-- Task statement --
All lines in the records below with the word "left" must be returned.

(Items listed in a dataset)

== == ==

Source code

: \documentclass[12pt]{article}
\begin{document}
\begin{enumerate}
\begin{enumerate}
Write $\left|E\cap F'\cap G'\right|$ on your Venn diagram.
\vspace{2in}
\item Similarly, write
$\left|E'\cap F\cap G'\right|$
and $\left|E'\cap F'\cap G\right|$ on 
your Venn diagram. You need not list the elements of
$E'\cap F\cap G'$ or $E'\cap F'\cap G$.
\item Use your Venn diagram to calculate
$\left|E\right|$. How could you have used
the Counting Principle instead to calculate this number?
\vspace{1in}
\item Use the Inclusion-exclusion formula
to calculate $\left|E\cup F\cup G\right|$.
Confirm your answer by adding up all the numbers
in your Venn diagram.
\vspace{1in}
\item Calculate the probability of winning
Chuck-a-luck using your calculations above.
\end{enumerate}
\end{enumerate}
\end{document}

== == ==

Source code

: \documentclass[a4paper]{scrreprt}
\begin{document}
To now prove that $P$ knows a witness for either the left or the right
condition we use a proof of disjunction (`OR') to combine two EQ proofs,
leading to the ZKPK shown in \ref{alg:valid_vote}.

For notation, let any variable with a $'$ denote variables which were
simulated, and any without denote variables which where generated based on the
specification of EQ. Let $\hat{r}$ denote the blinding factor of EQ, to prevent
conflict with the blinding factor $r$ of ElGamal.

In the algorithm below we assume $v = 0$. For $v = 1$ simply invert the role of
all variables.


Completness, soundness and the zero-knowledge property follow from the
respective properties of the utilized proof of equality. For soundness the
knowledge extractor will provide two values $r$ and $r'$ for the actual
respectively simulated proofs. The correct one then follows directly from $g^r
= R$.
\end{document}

== == ==

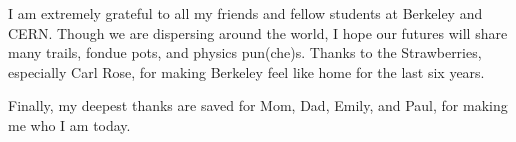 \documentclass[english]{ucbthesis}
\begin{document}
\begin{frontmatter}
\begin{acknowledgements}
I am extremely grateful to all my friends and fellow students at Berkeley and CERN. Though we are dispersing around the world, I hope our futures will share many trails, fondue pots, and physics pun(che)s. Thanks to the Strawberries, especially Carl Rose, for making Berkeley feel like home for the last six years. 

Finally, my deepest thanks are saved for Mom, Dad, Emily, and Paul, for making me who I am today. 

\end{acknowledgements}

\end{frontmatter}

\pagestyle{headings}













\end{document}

== == ==

-- Answer to this exercise --
Write $\left|E\cap F'\cap G'\right|$ on your Venn diagram.
$\left|E'\cap F\cap G'\right|$
and $\left|E'\cap F'\cap G\right|$ on 
$\left|E\right|$. How could you have used
to calculate $\left|E\cup F\cup G\right|$.
To now prove that $P$ knows a witness for either the left or the right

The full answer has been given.